Llego a la mesa y
pido americano, agua mineral, hojeo la Biografía
de la humanidad, de José Antonio Marina y Javier Rambaud, y al rato escribo
algo, rasguños, ocurrencias que acaso sirvan para algún artículo más adelante.
Esto es la gloria, llevar a palabras lo que apenas es una nebulosa, masa
informe diseminada entre neuronas que presupone cierta historia, anécdotas por
materializar en texto a tu real y único entender.
Sucede que a veces
estoy metido hasta el pescuezo en las aguas de una idea, lápiz en mano, entre
sorbo y sorbo, y cuando me percato, cuando por un segundo espabilo allá en el
fondo de la taza queda apenas un dedo de café que en plan autómata termino por
beber muy poco a poco. Me concentro
tanto que miro alrededor, noto cuanto ocurre, puedo vislumbrar el espacio en el
que permanezco como a través de un cristal, especie de acuario en el que floto,
me hundo, nado, hasta que el vaivén del agua me arrastra como quiere, como le
da la gana. Entonces se acerca el mesero a retirar la taza. Y no reacciono.
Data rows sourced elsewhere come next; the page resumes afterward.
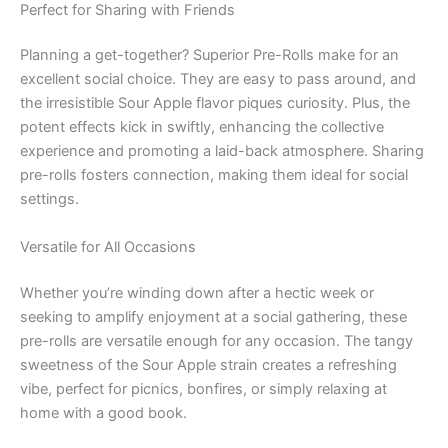
Perfect for Sharing with Friends
Planning a get-together? Superior Pre-Rolls make for an
excellent social choice. They are easy to pass around, and
the irresistible Sour Apple flavor piques curiosity. Plus, the
potent effects kick in swiftly, enhancing the collective
experience and promoting a laid-back atmosphere. Sharing
pre-rolls fosters connection, making them ideal for social
settings.
Versatile for All Occasions
Whether you’re winding down after a hectic week or
seeking to amplify enjoyment at a social gathering, these
pre-rolls are versatile enough for any occasion. The tangy
sweetness of the Sour Apple strain creates a refreshing
vibe, perfect for picnics, bonfires, or simply relaxing at
home with a good book.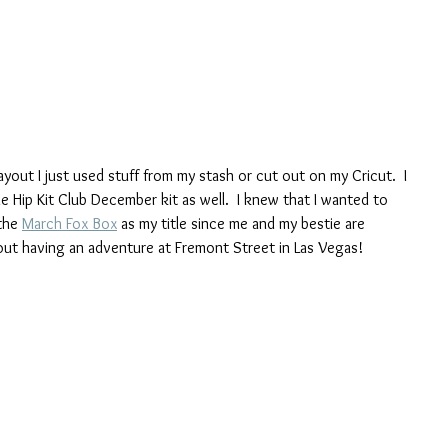
ayout I just used stuff from my stash or cut out on my Cricut.  I 
Hip Kit Club December kit as well.  I knew that I wanted to 
the 
March Fox Box
 as my title since me and my bestie are 
e out having an adventure at Fremont Street in Las Vegas!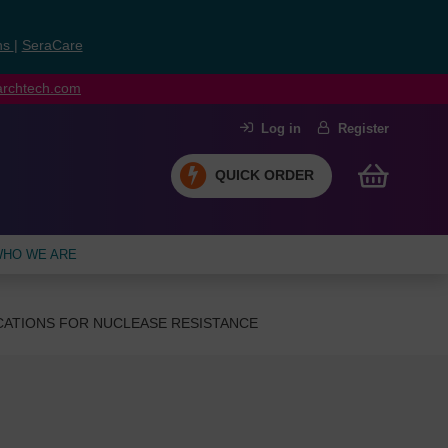
ns
|
SeraCare
earchtech.com
Log in
Register
QUICK ORDER
HO WE ARE
CATIONS FOR NUCLEASE RESISTANCE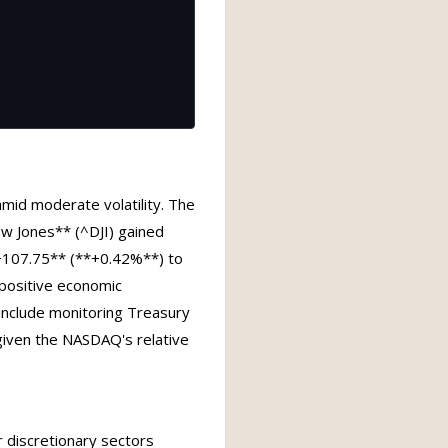
amid moderate volatility. The
w Jones** (^DJI) gained
107.75** (**+0.42%**) to
 positive economic
s include monitoring Treasury
 given the NASDAQ's relative
 discretionary sectors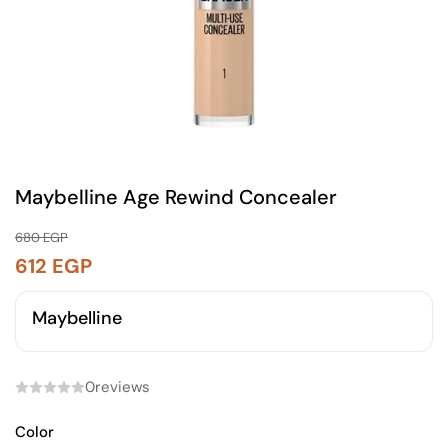
Maybelline Age Rewind Concealer
680
EGP
612
EGP
Maybelline
0
reviews
Color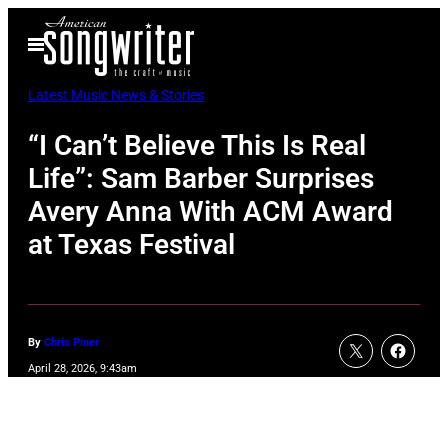
Skip
Open
to
Menu
content
Latest Music News & Stories
“I Can’t Believe This Is Real
Life”: Sam Barber Surprises
Avery Anna With ACM Award
at Texas Festival
By
Chris Piner
April 28, 2026, 9:43am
Sostengo el lápiz, lelo, hipnotizado, pensativo. No debo permitir que se esfume
lo que busco, no debo consentir que la imaginación reviente, que estalle como
fruta madura al caer al suelo. Si cedo se escabullen las ideas, cuyo punto de
fuga es la hoja en blanco transformada en líneas, párrafos, y así.
Veo al mesero
alejarse y créeme, siento que una parte de cuanto deseo escribir va metida de
cabeza en esa taza, ahí, de golpe y porrazo en el minúsculo charco que era
aquel último sorbo. ¿Te ocurre? ¿Te pasa a veces? ¿Notas cómo alguien o algo
parte en dos, de un estacazo, la unidad con pie y cabeza que pretendías
construir?
Quizás cualquier
historia va de la mano con esto: encadenamiento muy cerrado, esférico, que
exige una imagen, un concepto para transfigurarse en lo que llamamos artículo, novela,
ensayo o incluso poema, y pide la existencia de un elemento aglutinador para
dar sentido a lo que escribes, cosa que no puedes suspender mientras las ideas fluyen de tu mano a los folios que
llenas y llenas no se sabe hasta qué punto. Me viene en este instante esa metáfora
que Julio Cortázar gustaba utilizar para explicar su noción de cuento:
redondez, esfericidad, unidad plegada sobre sí, mordiéndose la cola, sin dar
indicios de dónde comienza y dónde finaliza. En fin.
Sigo en mi mesa con
el hilo conductor de esto que deseé escribir hecho pedazos. El mesero lleva la
taza y una bandeja con dos o tres vasos camino al lavadero. Ahí se escurrirá el
esbozo de relato que ya no levantará cabeza. Por el desagüe en la cocina de
este café diminuto va a las alcantarillas un trozo de imaginación entremezclada
con borra, cafeína, agua sucia, un poco de saliva y ve tú a saber qué más.
Misterios de la
escritura, cosas raras de la invención a la hora del dale que te dale en aras
de contar algo para bien o para mal. Lo cierto es que allá, ahogadas en una
taza de café fueron a dar ciertas esquinas de mis ideas, claves para concretar
eso que tuve entre ceja y ceja y saboreé feliz mientras el hachazo no llegaba y
ahora fíjate, nada más el naufragio, los restos diseminados por el recipiente.
Una historia diluida, como edulcorante o qué se yo, en el abismo de esa taza.